Updated by vo.x (Vit Ondruch) about 6 years ago
I created PR fixing the projects listed above.
But still, this seems so generic and unexpected issue, possibly influencing libraries which are part of StdLib [3, 4], I'd like to see this improved. Couldn't the #format accept "object_id" formatter for example?
[1] https://github.com/ruby-concurrency/concurrent-ruby/pull/651
[2] https://github.com/rails/rails/pull/28902
[3] https://github.com/rubygems/rubygems/pull/1908
[4] https://github.com/rdoc/rdoc/pull/451
Updated by nobu (Nobuyoshi Nakada) about 6 years ago
Such feature would be nice, but can't help libraries which support older versions.
commit 1f7154a4ae0e480774dbfe79905b21d26d5b4cbc
Author: Nobuyoshi Nakada <nobu@ruby-lang.org>
Date: Fri Apr 28 16:35:48 2017
`%I` for object ID
diff --git a/sprintf.c b/sprintf.c
index f2d51f1c76..758e32fed4 100644
--- a/sprintf.c
+++ b/sprintf.c
@@ -25,6 +25,7 @@
static char *fmt_setup(char*,size_t,int,int,int,int);
static char *ruby_ultoa(unsigned long val, char *endp, int base, int octzero);
+static char *ruby_ptoa(VALUE val, char *endp, int base, int octzero);
static char
sign_bits(int base, const char *p)
@@ -781,6 +782,18 @@ rb_str_format(int argc, const VALUE *argv, VALUE fmt)
}
break;
+ case 'I':
+ {
+ VALUE arg = GETARG();
+ prec = (SIZEOF_VOIDP * CHAR_BIT + 3) / 4;
+ CHECK(prec + 2);
+ PUSH_("0x", 2);
+ t = ruby_ptoa(arg, &buf[blen + prec], 16, 0);
+ if (t > &buf[blen]) memset(&buf[blen], '0', t - &buf[blen]);
+ blen += prec;
+ }
+ break;
+
case 'd':
case 'i':
case 'o':
@@ -1255,6 +1268,18 @@ ruby_ultoa(unsigned long val, char *endp, int base, int flags)
return BSD__ultoa(val, endp, base, octzero, xdigs);
}
+static char *
+ruby_ptoa(VALUE val, char *endp, int base, int flags)
+{
+ const char *xdigs = lower_hexdigits;
+ int octzero = flags & FSHARP;
+#ifdef _HAVE_SANE_QUAD_
+ return BSD__uqtoa(val, endp, base, octzero, xdigs);
+#else
+ return BSD__ultoa(val, endp, base, octzero, xdigs);
+#endif
+}
+
int
ruby_vsnprintf(char *str, size_t n, const char *fmt, va_list ap)
{
diff --git a/test/ruby/test_sprintf.rb b/test/ruby/test_sprintf.rb
index 1bf65f1eab..0b7a11a33b 100644
--- a/test/ruby/test_sprintf.rb
+++ b/test/ruby/test_sprintf.rb
@@ -513,4 +513,9 @@
assert_equal before + 1, after, 'only new string is the created one'
assert_equal '1970-01-01', val
end
+
+ def test_object_id
+ x = Object.new
+ assert_equal(x.to_s, sprintf("#<%s:%I>", x.class, x))
+ end
end
Updated by vo.x (Vit Ondruch) about 6 years ago
The patch is missing documentation, otherwise I love it!

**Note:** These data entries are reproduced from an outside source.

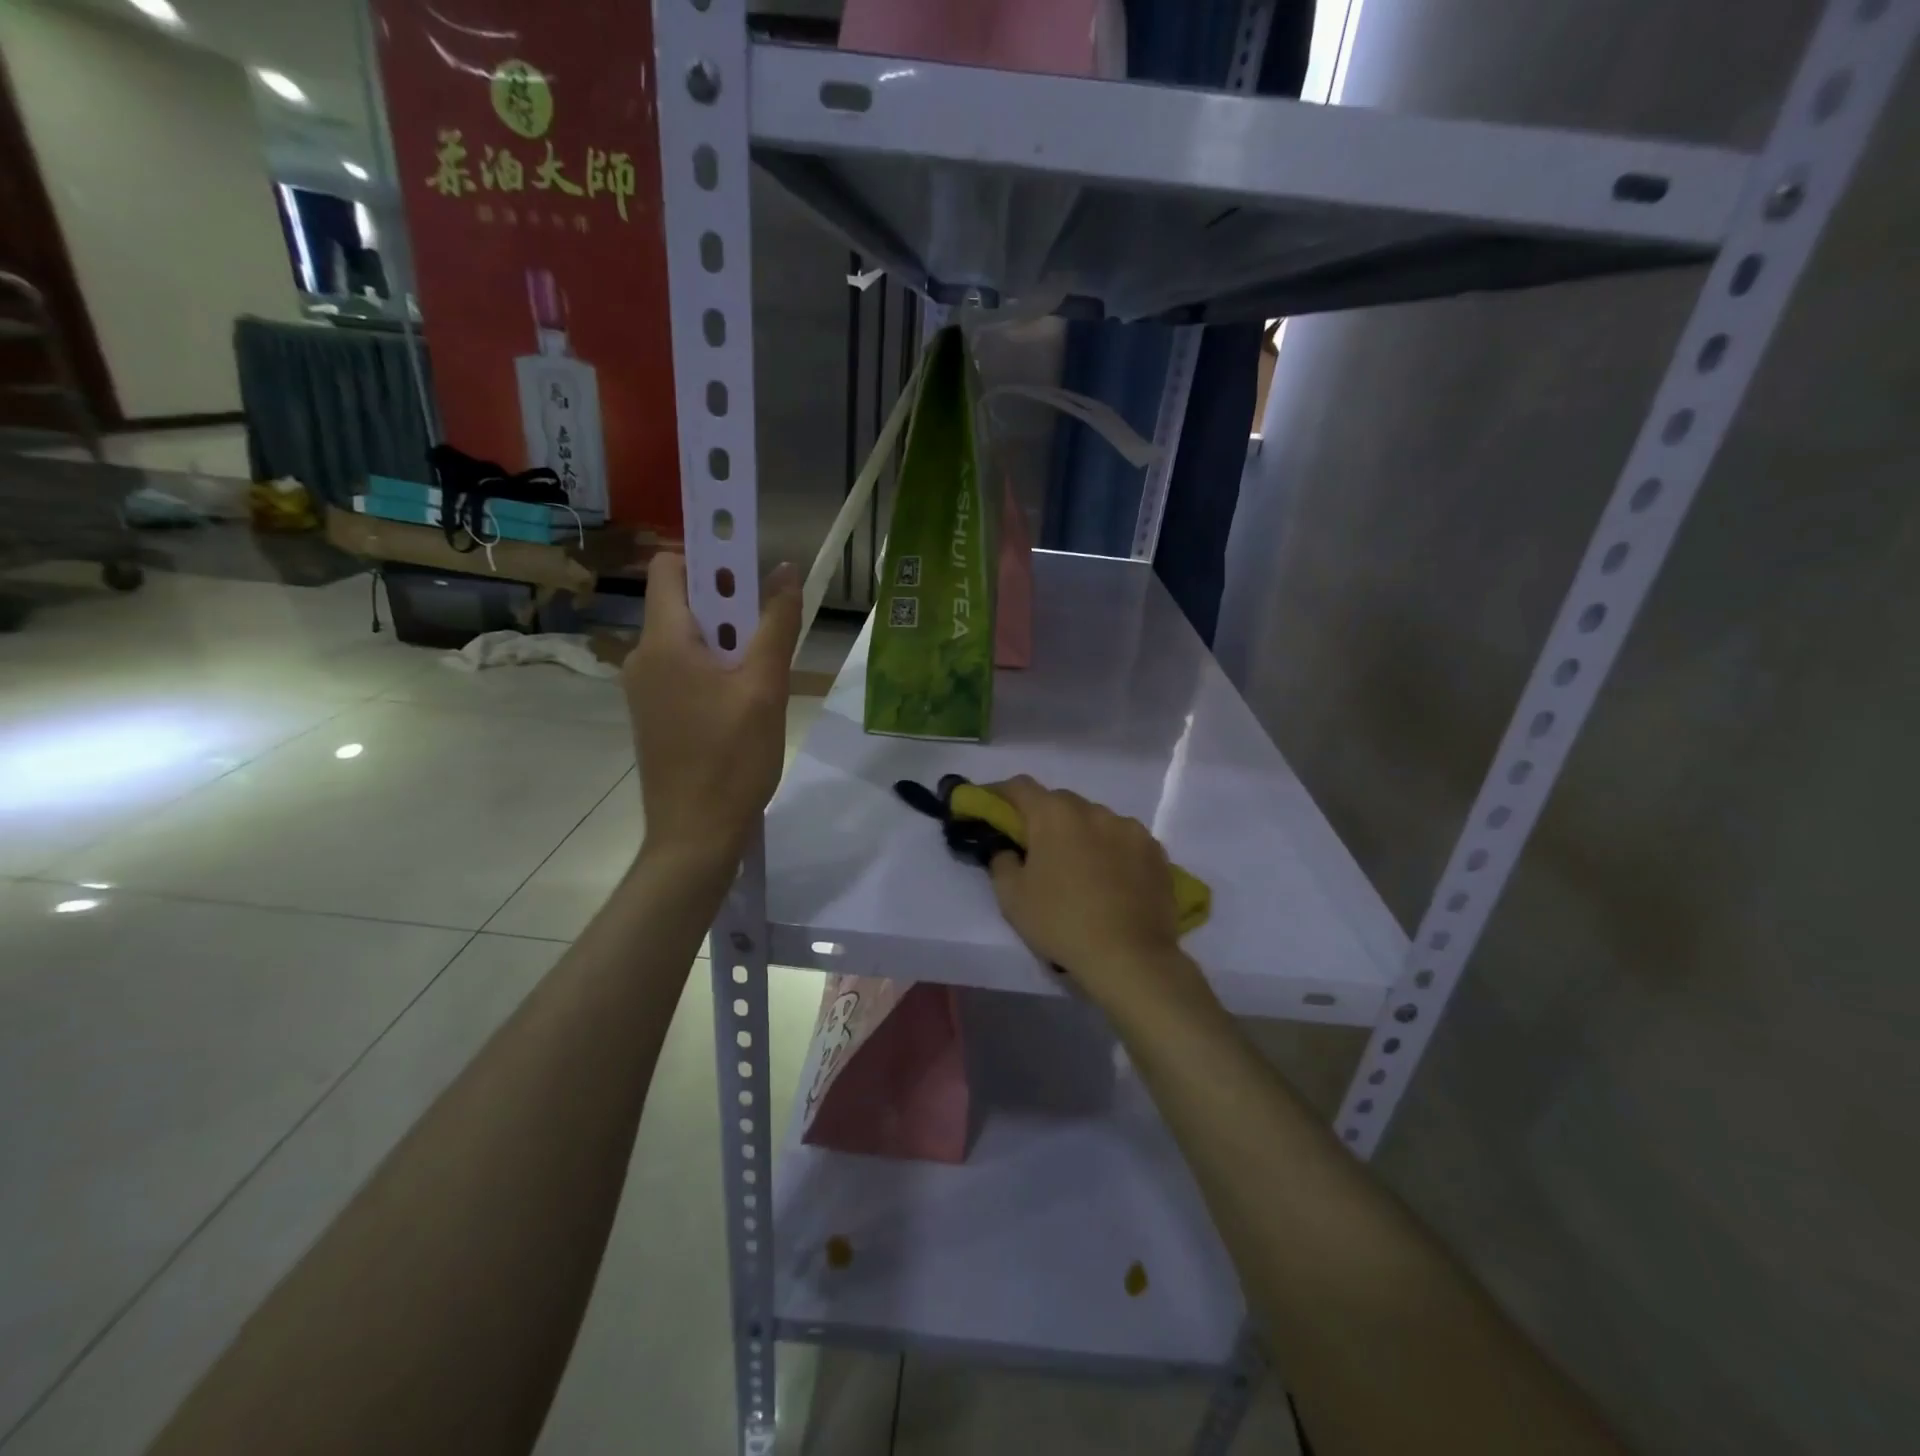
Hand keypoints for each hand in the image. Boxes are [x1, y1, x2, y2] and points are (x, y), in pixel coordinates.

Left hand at [624, 553, 800, 868]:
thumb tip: (785, 568)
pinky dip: (713, 669)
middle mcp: (643, 657)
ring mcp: (644, 689)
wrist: (695, 835)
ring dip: (726, 641)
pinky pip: (683, 671)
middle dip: (729, 605)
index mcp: (664, 642)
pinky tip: (743, 702)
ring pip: (687, 640)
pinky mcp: (653, 715)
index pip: (671, 568)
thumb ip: (776, 624)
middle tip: (769, 631)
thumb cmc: (732, 759)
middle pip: (683, 604)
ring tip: (762, 675)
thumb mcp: (765, 688)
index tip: (751, 569)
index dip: (709, 556)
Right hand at [984, 776, 1213, 1022]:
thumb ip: (1002, 862)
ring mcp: (1129, 828)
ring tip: (1079, 868)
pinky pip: (1123, 840)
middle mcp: (1094, 810)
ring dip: (1081, 833)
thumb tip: (1008, 849)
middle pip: (1060, 802)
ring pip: (1095, 820)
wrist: (1130, 957)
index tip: (990, 809)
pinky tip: (1111, 879)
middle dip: (1043, 818)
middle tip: (1034, 847)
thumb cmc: (1061, 922)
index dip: (999, 794)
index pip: (1020, 787)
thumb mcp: (1012, 898)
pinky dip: (1111, 850)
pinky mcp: (1155, 851)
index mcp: (1055, 814)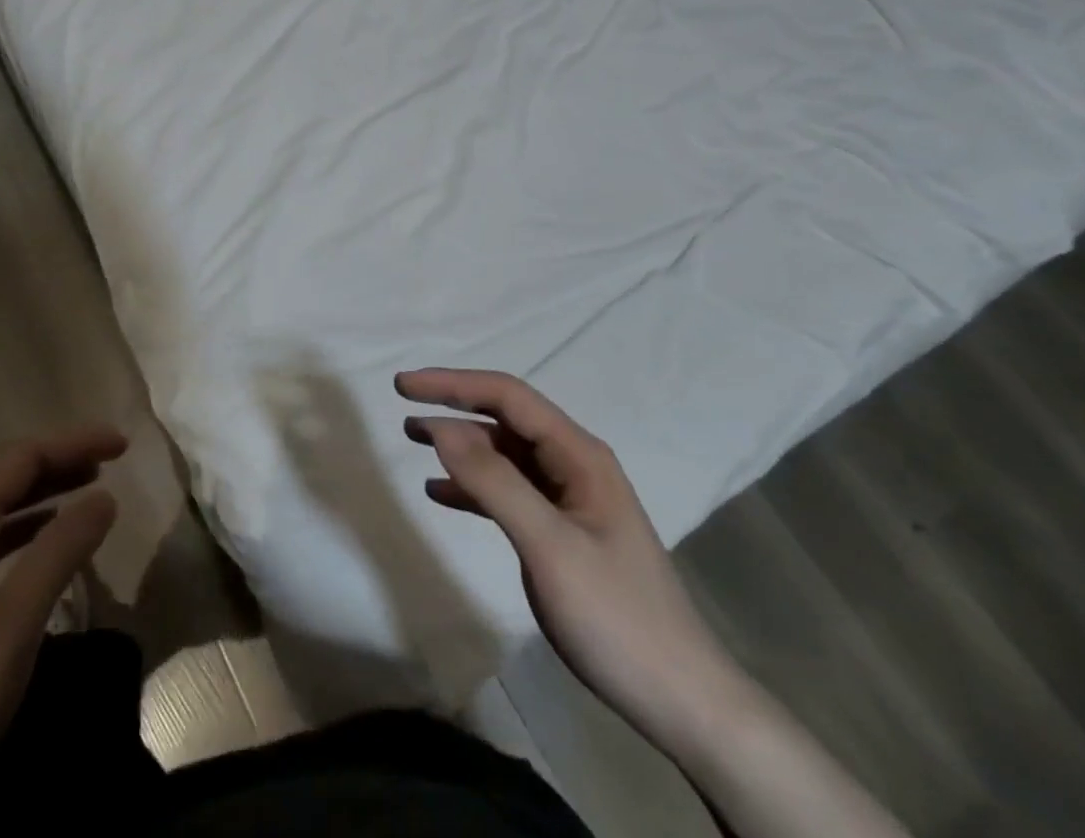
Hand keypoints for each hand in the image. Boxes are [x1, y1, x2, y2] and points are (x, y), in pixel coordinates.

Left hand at [0, 426, 126, 837]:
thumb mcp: (7, 632)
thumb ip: (57, 557)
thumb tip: (105, 496)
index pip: (18, 459)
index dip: (71, 442)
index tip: (121, 444)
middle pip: (5, 475)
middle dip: (61, 457)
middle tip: (113, 457)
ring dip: (46, 488)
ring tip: (92, 484)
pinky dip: (29, 524)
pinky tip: (48, 537)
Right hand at [399, 370, 907, 837]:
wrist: (682, 700)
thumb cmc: (617, 617)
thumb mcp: (549, 547)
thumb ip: (494, 482)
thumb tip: (441, 427)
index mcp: (578, 454)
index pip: (508, 397)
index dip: (453, 384)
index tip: (405, 386)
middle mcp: (574, 464)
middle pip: (505, 420)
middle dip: (454, 408)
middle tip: (403, 408)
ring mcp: (569, 498)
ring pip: (505, 455)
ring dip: (460, 446)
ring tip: (413, 441)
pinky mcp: (562, 531)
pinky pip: (510, 493)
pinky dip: (473, 487)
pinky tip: (441, 493)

Updated by vo.x (Vit Ondruch) almost 6 years ago
Yet another instance of this issue:
Updated by headius (Charles Nutter) over 4 years ago
You would be well-advised to avoid object_id. It does not do what you think it does. By returning a pointer reference into the garbage-collected heap, it's possible for the same object_id to refer to different objects over time.
I have proposed deprecating and eventually removing both object_id and _id2ref, since implementing them safely would largely make them useless: https://bugs.ruby-lang.org/issues/15408
Updated by jeremyevans0 (Jeremy Evans) about 3 years ago
- Status changed from Open to Closed
With the change to use an incrementing object_id in Ruby 2.7, I don't think this is an issue anymore. The object_id counter is stored as a Ruby value, so at some point it probably goes from Fixnum to Bignum, but it should not go negative.